- **Tekst do przeczytania**
##########
Stanisław Żaryn Stanisław Żaryn
7450
BLOG

O sprawie Geremka uwag kilka

Stanisław Żaryn Stanisław Żaryn Polityka Obserwuj notkę 84

Po kilku dniach, jakie minęły od burzy wywołanej opublikowanym przeze mnie dokumentem ZSKO na temat Bronisława Geremka, najwyższy czas, bym zabrał w tej sprawie głos. Po pierwsze dlatego, że mój komentarz należy się czytelnikom. Z drugiej strony napisano w tej sprawie wiele – moim zdaniem – głupstw, do których jako autor tekstu chciałbym się odnieść.

Pisząc o wątpliwościach dotyczących przeszłości byłego szefa MZS nie ustrzegłem się niestety błędów. Po pierwsze – co słusznie wytknęli mi krytycy – w swoim komentarzu na blogu Pt.: „Polska opleciona” użyłem niepotrzebnie skrótu myślowego – napisałem, że współpraca Geremka ze służbami PRL jest pewna. Przekreśliłem w ten sposób treść swojego artykułu na portalu Fronda.pl, który opisywał wątpliwości dotyczącej kontaktów Geremka z Departamentem I MSW. Choć był to wątek niejako poboczny, bo tekst dotyczył szerszego zjawiska, jednak był to błąd i za ten błąd przepraszam. Błędem było również nieopisanie zapisu dziennika rejestracyjnego dotyczącego Geremka. Wątek ten powinienem umieścić w tekście, byłby on wtedy pełniejszy i lepiej pokazywał opisywaną przeze mnie sprawę. I za to swoich czytelników również przepraszam. I tyle przeprosin.

Mój drugi błąd szybko naprawił z resztą Piotr Gontarczyk, którego list został zamieszczony na większości liczących się portali informacyjnych w Polsce. Jednak – wbrew temu co uważa Gontarczyk – sprawa dziennika rejestracyjnego, w którym Geremek widnieje jako KTW, sprawy nie kończy. Wbrew temu, co napisał historyk IPN, nie można powiedzieć jednoznacznie, że Geremek był tylko KTW. Nie ma bowiem możliwości stwierdzenia, czy zgodnie z wersją Gontarczyka funkcjonariusze popełnili błąd przepisując sygnatury akt, czy też po prostu wyczyszczono wszelkie informacje, które o podjęciu współpracy świadczą. A tego, że Geremkowi teczkę wyczyszczono, nikt obecnie nie kwestionuje. I oczywiście nie jest to dowodem, że były szef MSZ współpracował z Departamentem I, jednak oznacza to, że wykluczyć tego – co zrobił jednoznacznie Gontarczyk – nie można.
##########
- **Wiersze danych**
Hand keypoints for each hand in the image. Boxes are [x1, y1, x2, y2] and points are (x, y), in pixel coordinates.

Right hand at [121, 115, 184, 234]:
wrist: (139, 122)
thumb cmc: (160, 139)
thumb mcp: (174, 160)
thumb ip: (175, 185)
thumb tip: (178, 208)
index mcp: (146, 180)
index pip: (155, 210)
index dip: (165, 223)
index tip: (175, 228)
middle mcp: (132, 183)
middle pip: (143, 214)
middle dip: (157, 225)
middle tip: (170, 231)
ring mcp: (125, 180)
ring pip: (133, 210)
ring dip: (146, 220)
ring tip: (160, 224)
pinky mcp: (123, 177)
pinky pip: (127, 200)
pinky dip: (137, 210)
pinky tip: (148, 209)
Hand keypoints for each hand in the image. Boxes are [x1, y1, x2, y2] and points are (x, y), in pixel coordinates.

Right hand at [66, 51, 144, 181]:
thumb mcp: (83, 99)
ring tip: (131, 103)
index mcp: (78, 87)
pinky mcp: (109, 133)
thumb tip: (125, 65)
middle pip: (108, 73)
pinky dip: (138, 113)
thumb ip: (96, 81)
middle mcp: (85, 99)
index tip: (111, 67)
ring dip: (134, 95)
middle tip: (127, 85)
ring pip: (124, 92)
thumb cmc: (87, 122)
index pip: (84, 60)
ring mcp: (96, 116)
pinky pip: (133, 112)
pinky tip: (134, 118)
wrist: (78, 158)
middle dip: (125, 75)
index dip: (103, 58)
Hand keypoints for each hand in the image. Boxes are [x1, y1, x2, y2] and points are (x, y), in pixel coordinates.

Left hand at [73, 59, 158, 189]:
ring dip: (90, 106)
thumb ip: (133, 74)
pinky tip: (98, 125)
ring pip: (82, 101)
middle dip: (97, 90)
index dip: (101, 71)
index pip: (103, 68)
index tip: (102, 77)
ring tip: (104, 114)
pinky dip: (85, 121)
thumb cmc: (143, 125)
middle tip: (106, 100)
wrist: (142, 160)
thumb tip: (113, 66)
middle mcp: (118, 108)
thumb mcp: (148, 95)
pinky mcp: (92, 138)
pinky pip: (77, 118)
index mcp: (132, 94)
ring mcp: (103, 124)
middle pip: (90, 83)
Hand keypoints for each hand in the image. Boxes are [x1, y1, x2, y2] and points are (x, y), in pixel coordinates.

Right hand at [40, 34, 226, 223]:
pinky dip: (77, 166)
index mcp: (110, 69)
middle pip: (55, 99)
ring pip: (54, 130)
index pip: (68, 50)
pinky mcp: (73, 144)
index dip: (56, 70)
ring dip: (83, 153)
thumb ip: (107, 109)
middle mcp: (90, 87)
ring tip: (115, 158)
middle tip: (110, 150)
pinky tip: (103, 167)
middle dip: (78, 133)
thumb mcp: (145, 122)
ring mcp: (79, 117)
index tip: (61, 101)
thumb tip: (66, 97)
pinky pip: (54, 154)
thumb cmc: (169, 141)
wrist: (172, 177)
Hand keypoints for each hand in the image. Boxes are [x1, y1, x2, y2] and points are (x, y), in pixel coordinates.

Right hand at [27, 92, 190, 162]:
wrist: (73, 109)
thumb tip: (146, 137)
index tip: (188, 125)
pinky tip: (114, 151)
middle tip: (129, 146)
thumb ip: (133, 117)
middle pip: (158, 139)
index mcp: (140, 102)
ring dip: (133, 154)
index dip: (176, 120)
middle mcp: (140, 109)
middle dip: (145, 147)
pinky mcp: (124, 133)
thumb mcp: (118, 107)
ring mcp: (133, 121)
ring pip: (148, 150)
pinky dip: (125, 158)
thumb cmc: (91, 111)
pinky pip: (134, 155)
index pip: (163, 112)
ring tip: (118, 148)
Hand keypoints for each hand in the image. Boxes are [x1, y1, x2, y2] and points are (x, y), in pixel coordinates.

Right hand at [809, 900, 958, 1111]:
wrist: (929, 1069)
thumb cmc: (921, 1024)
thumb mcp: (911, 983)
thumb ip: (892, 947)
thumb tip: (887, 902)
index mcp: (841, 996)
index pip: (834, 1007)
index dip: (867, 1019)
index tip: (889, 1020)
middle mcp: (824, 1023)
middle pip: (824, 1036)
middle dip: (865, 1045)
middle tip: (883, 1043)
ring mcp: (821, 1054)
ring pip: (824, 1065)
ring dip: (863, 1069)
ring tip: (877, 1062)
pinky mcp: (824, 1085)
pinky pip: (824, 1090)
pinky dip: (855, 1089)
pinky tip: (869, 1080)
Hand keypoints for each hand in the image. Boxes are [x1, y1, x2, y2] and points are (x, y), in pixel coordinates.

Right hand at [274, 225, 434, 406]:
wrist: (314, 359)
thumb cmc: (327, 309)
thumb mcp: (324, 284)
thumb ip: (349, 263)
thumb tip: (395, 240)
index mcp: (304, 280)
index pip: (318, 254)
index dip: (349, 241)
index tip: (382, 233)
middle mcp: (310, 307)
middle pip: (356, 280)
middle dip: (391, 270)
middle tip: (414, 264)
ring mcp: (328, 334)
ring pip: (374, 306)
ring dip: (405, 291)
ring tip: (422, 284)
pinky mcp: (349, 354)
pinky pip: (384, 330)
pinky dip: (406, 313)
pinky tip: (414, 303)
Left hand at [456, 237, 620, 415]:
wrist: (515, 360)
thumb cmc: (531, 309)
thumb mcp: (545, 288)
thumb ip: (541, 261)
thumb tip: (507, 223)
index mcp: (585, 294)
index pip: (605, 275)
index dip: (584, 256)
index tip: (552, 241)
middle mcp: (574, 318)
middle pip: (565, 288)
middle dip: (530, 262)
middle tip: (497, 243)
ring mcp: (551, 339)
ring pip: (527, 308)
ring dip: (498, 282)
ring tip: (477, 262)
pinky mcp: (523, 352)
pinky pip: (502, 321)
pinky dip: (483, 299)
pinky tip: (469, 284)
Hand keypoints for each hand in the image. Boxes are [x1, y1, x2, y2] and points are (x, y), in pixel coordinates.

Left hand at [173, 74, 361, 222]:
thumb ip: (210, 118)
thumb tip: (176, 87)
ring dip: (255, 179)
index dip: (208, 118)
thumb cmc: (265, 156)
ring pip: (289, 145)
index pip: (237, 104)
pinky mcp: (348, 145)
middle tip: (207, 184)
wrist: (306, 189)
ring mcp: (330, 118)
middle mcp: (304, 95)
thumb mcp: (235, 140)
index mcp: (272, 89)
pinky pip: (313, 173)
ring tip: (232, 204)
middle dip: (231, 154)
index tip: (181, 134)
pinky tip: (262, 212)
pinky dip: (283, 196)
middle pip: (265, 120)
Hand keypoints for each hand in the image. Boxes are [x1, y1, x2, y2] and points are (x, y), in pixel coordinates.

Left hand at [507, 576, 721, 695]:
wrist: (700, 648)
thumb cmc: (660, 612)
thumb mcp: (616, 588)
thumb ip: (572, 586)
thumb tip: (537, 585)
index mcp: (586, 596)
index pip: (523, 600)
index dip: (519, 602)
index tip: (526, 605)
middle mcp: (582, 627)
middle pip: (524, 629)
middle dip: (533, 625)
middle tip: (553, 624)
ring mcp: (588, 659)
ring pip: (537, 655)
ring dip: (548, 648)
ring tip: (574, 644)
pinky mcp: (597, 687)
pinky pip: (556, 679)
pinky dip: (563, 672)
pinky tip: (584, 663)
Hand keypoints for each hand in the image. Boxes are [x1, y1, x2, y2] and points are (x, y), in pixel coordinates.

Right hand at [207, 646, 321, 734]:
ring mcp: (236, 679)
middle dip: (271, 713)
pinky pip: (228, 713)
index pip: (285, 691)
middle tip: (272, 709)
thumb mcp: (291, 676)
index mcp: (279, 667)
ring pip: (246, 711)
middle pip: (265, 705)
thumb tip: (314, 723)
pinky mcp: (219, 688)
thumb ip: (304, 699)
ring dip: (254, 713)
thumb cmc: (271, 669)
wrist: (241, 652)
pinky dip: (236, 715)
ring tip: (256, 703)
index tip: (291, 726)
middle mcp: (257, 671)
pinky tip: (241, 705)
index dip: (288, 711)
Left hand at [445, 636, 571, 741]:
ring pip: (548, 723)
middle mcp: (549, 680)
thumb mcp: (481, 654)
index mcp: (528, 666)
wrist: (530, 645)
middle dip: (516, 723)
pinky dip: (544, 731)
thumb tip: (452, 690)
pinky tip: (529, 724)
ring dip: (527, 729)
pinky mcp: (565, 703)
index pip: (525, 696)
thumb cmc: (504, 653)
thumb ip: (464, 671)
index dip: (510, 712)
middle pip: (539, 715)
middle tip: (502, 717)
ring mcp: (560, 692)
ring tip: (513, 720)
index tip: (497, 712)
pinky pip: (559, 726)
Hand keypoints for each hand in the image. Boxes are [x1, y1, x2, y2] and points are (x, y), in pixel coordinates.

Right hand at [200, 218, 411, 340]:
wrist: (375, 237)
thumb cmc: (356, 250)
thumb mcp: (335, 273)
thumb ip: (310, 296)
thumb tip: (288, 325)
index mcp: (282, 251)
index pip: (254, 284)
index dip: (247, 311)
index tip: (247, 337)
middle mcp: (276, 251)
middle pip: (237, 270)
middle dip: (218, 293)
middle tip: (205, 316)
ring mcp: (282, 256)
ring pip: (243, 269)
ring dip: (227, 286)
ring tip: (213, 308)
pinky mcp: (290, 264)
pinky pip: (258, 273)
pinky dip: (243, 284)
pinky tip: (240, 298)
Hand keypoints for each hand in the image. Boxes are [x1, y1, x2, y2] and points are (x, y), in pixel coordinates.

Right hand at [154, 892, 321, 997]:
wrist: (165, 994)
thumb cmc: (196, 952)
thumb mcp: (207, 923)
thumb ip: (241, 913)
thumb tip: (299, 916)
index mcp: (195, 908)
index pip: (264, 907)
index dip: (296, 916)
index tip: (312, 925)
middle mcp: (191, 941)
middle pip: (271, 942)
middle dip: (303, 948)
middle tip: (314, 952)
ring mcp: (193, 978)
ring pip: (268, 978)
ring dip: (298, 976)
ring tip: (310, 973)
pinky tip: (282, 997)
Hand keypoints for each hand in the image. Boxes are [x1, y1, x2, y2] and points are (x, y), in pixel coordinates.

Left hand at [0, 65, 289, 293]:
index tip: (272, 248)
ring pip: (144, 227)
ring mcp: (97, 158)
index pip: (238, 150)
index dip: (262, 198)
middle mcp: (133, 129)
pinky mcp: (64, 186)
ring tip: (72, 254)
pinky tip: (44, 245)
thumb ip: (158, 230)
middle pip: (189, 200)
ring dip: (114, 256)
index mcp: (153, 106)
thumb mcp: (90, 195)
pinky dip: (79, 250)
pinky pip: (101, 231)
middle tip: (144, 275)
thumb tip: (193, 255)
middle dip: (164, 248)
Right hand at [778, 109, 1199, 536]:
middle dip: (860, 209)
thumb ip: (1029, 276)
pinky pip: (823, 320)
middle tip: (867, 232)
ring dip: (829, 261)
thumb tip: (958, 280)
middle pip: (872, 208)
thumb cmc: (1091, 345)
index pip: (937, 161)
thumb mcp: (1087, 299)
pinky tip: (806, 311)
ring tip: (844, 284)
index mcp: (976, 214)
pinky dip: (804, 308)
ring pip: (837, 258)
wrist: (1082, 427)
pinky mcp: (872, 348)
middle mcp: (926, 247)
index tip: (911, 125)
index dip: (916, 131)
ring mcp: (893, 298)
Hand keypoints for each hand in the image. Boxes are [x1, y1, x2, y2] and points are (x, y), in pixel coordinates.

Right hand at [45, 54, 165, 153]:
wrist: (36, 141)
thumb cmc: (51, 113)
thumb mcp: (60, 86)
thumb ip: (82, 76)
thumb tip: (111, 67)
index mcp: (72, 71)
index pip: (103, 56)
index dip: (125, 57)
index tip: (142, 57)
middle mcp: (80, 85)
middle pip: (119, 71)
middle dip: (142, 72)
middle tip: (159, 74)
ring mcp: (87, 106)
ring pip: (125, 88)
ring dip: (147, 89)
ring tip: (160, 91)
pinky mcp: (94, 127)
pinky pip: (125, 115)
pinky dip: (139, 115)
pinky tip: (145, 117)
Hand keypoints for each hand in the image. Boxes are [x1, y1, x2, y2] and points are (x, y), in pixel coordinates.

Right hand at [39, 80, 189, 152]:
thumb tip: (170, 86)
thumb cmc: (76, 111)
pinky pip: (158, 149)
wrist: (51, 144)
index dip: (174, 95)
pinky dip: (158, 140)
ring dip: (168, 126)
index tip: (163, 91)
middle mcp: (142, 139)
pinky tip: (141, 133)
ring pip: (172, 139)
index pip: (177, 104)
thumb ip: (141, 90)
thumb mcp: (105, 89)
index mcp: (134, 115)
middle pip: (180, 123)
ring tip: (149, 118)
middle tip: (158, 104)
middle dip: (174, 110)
##########
- **Polecenie**
Przepisz słowo w słowo fragment tekstu o sprawie Geremka, zaczynając od słów „Pisząc o wątpliwościach” i kończąc na słowach „I tyle przeprosin.”.

- **Oczekiwana odpowiedź**
Pisząc o wątpliwościach dotyczących przeszłości byłego szefa MZS nie ustrzegłem się niestety błędów. Po pierwsze – co słusznie wytknęli mi krytycy – w swoim komentarzu na blogu Pt.: „Polska opleciona” użyłem niepotrzebnie skrótu myślowego – napisałem, że współpraca Geremka ze służbami PRL jest pewna. Przekreśliłem w ten sposób treść swojego artykułu na portalu Fronda.pl, który opisywał wątpliwości dotyczącej kontaktów Geremka z Departamentem I MSW. Choć był to wątek niejako poboczny, bo tekst dotyczył szerszego zjawiska, jednak był to błąd i za ten błąd przepraszam. Błędem było również nieopisanie zapisu dziennika rejestracyjnego dotyczącego Geremka. Wątek ten powinienem umieścić w tekście, byłby on wtedy pełniejszy i lepiej pokazywał opisywaną przeze mnie sprawę. I za to swoich czytelników również przepraszam. I tyle przeprosin.